AI przeciwnika - bardzo słabiutkie, idiotyczne zachowania podczas potyczek w kosmosie, sam, gdy przeprowadzałem atak na stacje kosmiczna, przeciwnik wysyłał na mnie po kilka jednostek, które natychmiast niszczyłem, w kilka minut nie ruszając się z miejsca niszczyłem większa część ochrony stacji. Druga sprawa, gdy czasem udało mi się złapać grupę transportowców wroga, te zamiast wykonać natychmiast skok w nadprzestrzeń po prostu czekały aż je zniszczę!

Brak możliwości wybrania jednostek, które jako pierwsze maja się pojawić w przestrzeni, czasem komputer dobierał jednostki, które w ogóle nie były adekwatne do tego, z czym miałem się zmierzyć.

Brak możliwości odesłania pojedynczych jednostek z pola bitwy, często gęsto miałem ciężko uszkodzone jednostki, ale jeszcze ze sprawnym napędem, aż się prosiłoby je wysłać w nadprzestrzen, a podesłać nowa świeża jednostkę.

Niemożność użycia Gwiazdy Śmierci do ataku na okręty.
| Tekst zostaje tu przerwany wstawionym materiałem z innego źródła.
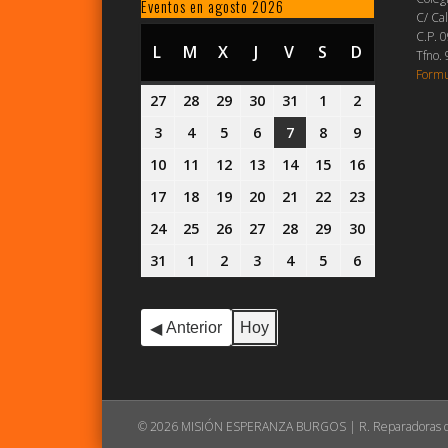
Eventos en agosto 2026
C/ Cal
C.P. 
L
LUNES
M
MARTES
X
MIÉRCOLES
J
JUEVES
V
VIERNES
S
SÁBADO
D
DOMINGO
Tfno.
Formu
27
27
28
28
29
29
30
30
31
31
1
1
2
2
julio,
julio,
julio,
julio,
julio,
agosto,
agosto,
3
3
4
4
5
5
6
6
7
7
8
8
9
9
2026
2026
2026
2026
2026
2026
2026
agosto,
agosto,
agosto,
agosto,
agosto,
agosto,
agosto,
10
10
11
11
12
12
13
13
14
14
15
15
16
16
2026
2026
2026
2026
2026
2026
2026
agosto,
agosto,
agosto,
agosto,
agosto,
agosto,
agosto,
17
17
18
18
19
19
20
20
21
21
22
22
23
23
2026
2026
2026
2026
2026
2026
2026
agosto,
agosto,
agosto,
agosto,
agosto,
agosto,
agosto,
24
24
25
25
26
26
27
27
28
28
29
29
30
30
2026
2026
2026
2026
2026
2026
2026
agosto,
agosto,
agosto,
agosto,
agosto,
agosto,
agosto,
31
31
1
1
2
2
3
3
4
4
5
5
6
6
2026
2026
2026
2026
2026
2026
2026
agosto,
septiembre,
septiembre,
septiembre,
septiembre,
septiembre,
septiembre
2026
2026
2026
2026
2026
2026
2026
Anterior
Hoy
© 2026 MISIÓN ESPERANZA BURGOS | R. Reparadoras de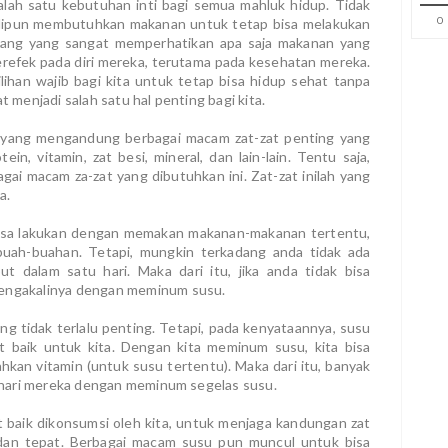
alah satu kebutuhan inti bagi semua mahluk hidup. Tidak
0
lipun membutuhkan makanan untuk tetap bisa melakukan
i orang yang sangat memperhatikan apa saja makanan yang
erefek pada diri mereka, terutama pada kesehatan mereka.
lihan wajib bagi kita untuk tetap bisa hidup sehat tanpa
t menjadi salah satu hal penting bagi kita.
yang mengandung berbagai macam zat-zat penting yang
in, vitamin, zat besi, mineral, dan lain-lain. Tentu saja,
gai macam za-zat yang dibutuhkan ini. Zat-zat inilah yang
ya.
 bisa lakukan dengan memakan makanan-makanan tertentu,
 buah-buahan. Tetapi, mungkin terkadang anda tidak ada
 dalam satu hari. Maka dari itu, jika anda tidak bisa
mengakalinya dengan meminum susu.
ng tidak terlalu penting. Tetapi, pada kenyataannya, susu
 baik untuk kita. Dengan kita meminum susu, kita bisa
ahkan vitamin (untuk susu tertentu). Maka dari itu, banyak
gi hari mereka dengan meminum segelas susu.
 baik dikonsumsi oleh kita, untuk menjaga kandungan zat
 dan tepat. Berbagai macam susu pun muncul untuk bisa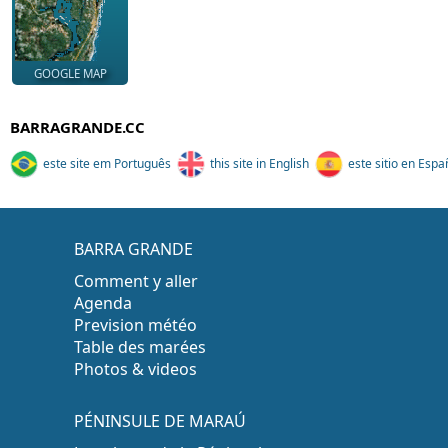
GOOGLE MAP
BARRAGRANDE.CC
este site em Português
this site in English
este sitio en Espa
BARRA GRANDE
Comment y aller
Agenda
Prevision météo
Table des marées
Photos & videos
PÉNINSULE DE MARAÚ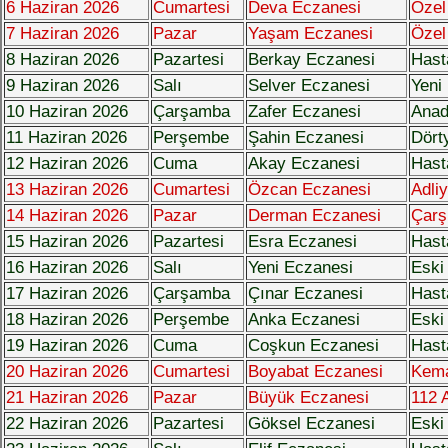
6 Haziran 2026
Cumartesi
Deva Eczanesi
Özel
7 Haziran 2026
Pazar
Yaşam Eczanesi
Özel
8 Haziran 2026
Pazartesi
Berkay Eczanesi
Hast
9 Haziran 2026
Salı
Selver Eczanesi
Yeni
10 Haziran 2026
Çarşamba
Zafer Eczanesi
Anad
11 Haziran 2026
Perşembe
Şahin Eczanesi
Dört
12 Haziran 2026
Cuma
Akay Eczanesi
Hast
13 Haziran 2026
Cumartesi
Özcan Eczanesi
Adli
14 Haziran 2026
Pazar
Derman Eczanesi
Çarş
15 Haziran 2026
Pazartesi
Esra Eczanesi
Hast
16 Haziran 2026
Salı
Yeni Eczanesi
Eski
17 Haziran 2026
Çarşamba
Çınar Eczanesi
Hast
18 Haziran 2026
Perşembe
Anka Eczanesi
Eski
19 Haziran 2026
Cuma
Coşkun Eczanesi
Hast
20 Haziran 2026
Cumartesi
Boyabat Eczanesi
Kema
21 Haziran 2026
Pazar
Büyük Eczanesi
112 A
22 Haziran 2026
Pazartesi
Göksel Eczanesi
Eski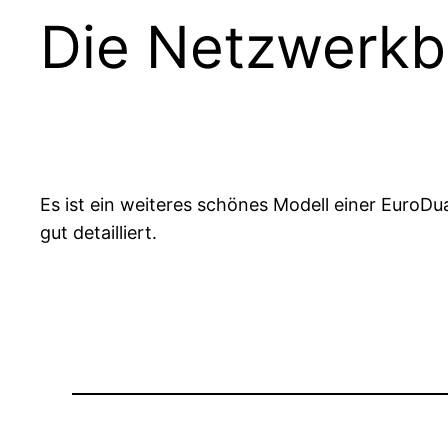
Die Netzwerkb
Es ist ein weiteres schönes Modell einer EuroDu
gut detailliert.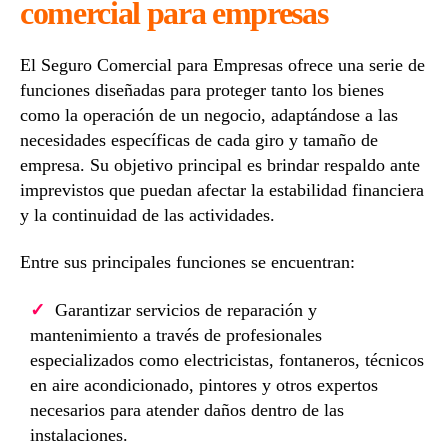
comercial para empresas
El Seguro Comercial para Empresas ofrece una serie de
funciones diseñadas para proteger tanto los bienes
como la operación de un negocio, adaptándose a las
necesidades específicas de cada giro y tamaño de
empresa. Su objetivo principal es brindar respaldo ante
imprevistos que puedan afectar la estabilidad financiera
y la continuidad de las actividades.
Entre sus principales funciones se encuentran:
Garantizar servicios de reparación y
mantenimiento a través de profesionales
especializados como electricistas, fontaneros, técnicos
en aire acondicionado, pintores y otros expertos
necesarios para atender daños dentro de las
instalaciones.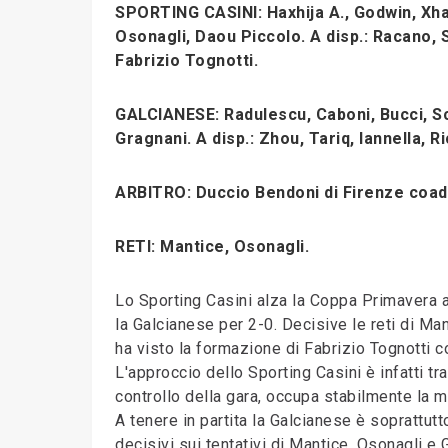
SPORTING CASINI: Haxhija A., Godwin, Xham
Osonagli, Daou Piccolo. A disp.: Racano, St
Fabrizio Tognotti.
GALCIANESE: Radulescu, Caboni, Bucci, Sca
Gragnani. A disp.: Zhou, Tariq, Iannella, R
ARBITRO: Duccio Bendoni di Firenze coad.
RETI: Mantice, Osonagli.
Lo Sporting Casini alza la Coppa Primavera al
la Galcianese per 2-0. Decisive le reti di Ma
ha visto la formazione di Fabrizio Tognotti c
L'approccio dello Sporting Casini è infatti tr
controllo della gara, occupa stabilmente la m
A tenere in partita la Galcianese è soprattutt
decisivi sui tentativi di Mantice, Osonagli e 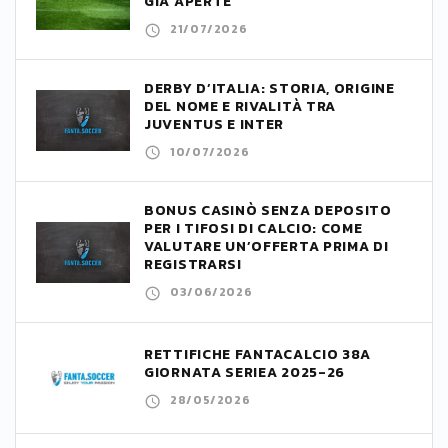
GIÀ APERTE
21/07/2026
DERBY D’ITALIA: STORIA, ORIGINE
DEL NOME E RIVALITÀ TRA
JUVENTUS E INTER
10/07/2026
BONUS CASINÒ SENZA DEPOSITO
PER I TIFOSI DI CALCIO: COME
VALUTARE UN’OFFERTA PRIMA DI
REGISTRARSI
03/06/2026
RETTIFICHE FANTACALCIO 38A
GIORNATA SERIEA 2025-26
28/05/2026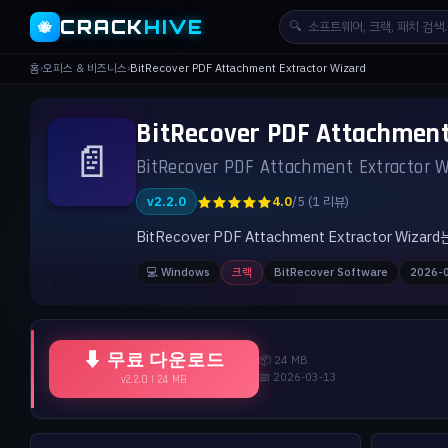
CRACK
HIVE
🔍
🐝
홈
›
오피스 & 비즈니스
›
BitRecover PDF Attachment Extractor Wizard
BitRecover PDF Attachme
📄
BitRecover PDF Attachment Extractor W
★★★★★
v2.2.0
4.0
/5 (1 리뷰)
BitRecover PDF Attachment Extracto
💻 Windows
크랙
BitRecover Software
2026-
⬇ 무료 다운로드
📦 24 MB
📅 2026-03-13
v2.2.0 | 24 MB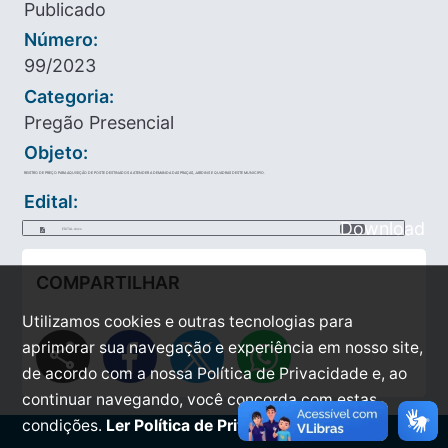
Publicado
Número:
99/2023
Categoria:
Pregão Presencial
Objeto:
REISTRO DE PREÇO PARA AQUISIÇÃO DE POSTE DESTINADOS A ATENDER A DEMANDA DAS PRAÇAS, JARDINS E QUADRAS DESTE MUNICIPIO.
Edital:
Download
EDITAL.docx
COMPARTILHAR
Utilizamos cookies e outras tecnologias para
share
aprimorar sua navegação e experiência em nosso site,
de acordo com a nossa Política de Privacidade e, ao
continuar navegando, você concorda com estas
condições.
Ler Política de Privacidade.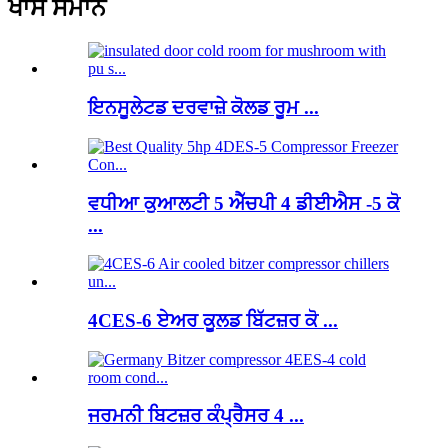
ਖਾਸ ਸਮਾਨ
ਇਨਸੂਲੇਟਡ ਦਰਵਾਜ਼ੇ ਕੋਲਡ ਰੂਮ ...
ਵਧੀਆ ਕੁਆਲਟੀ 5 ਐੱਚਪੀ 4 ਡੀਈਐਸ -5 ਕੋ
...
4CES-6 ਏਅਰ ਕੂਲਡ ਬਿੱਟਜ਼ਰ ਕੋ ...
ਜਰਮਨੀ ਬਿਟਜ਼ਰ ਕੰਪ੍ਰੈਸਰ 4 ...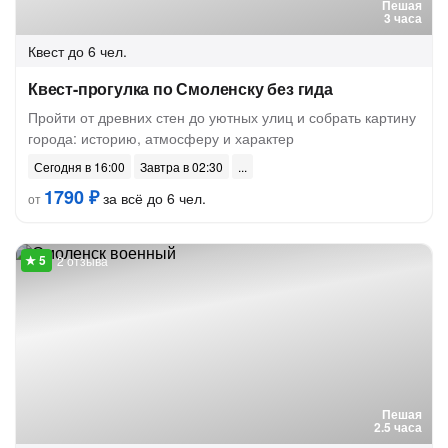
Пешая
3 часа
Квест
до 6 чел.
Квест-прогулка по Смоленску без гида
Пройти от древних стен до уютных улиц и собрать картину
города: историю, атмосферу и характер
Сегодня в 16:00
Завтра в 02:30
1790 ₽
за всё до 6 чел.
от
2 отзыва
Пешая
2.5 часа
Mam jeszcze wiele negatywnych odczuć, co do grafiki, może bitwy na orbitach są ładnie zrobione, ale te na ladzie wyglądają jak nie z tej epoki, autor napisał:

Grafika jest bardzo porządna. Choć czasem na zbliżeniach widać, że ludzkie postacie nie są idealne (w końcu engine musi udźwignąć ich setki), to udane krajobrazy oraz wszechobecny ruch potrafią to zrekompensować.

Setki? W grach serii Total War jednostek były tysiące, jeśli nie dziesiątki tysięcy, a jak dla mnie tam grafika i jej szczegółowość były o niebo lepsze. Podobnie z krajobrazami, przecież te plansze są po prostu brzydkie, co tu dużo mówić, grafika jest niedzisiejsza.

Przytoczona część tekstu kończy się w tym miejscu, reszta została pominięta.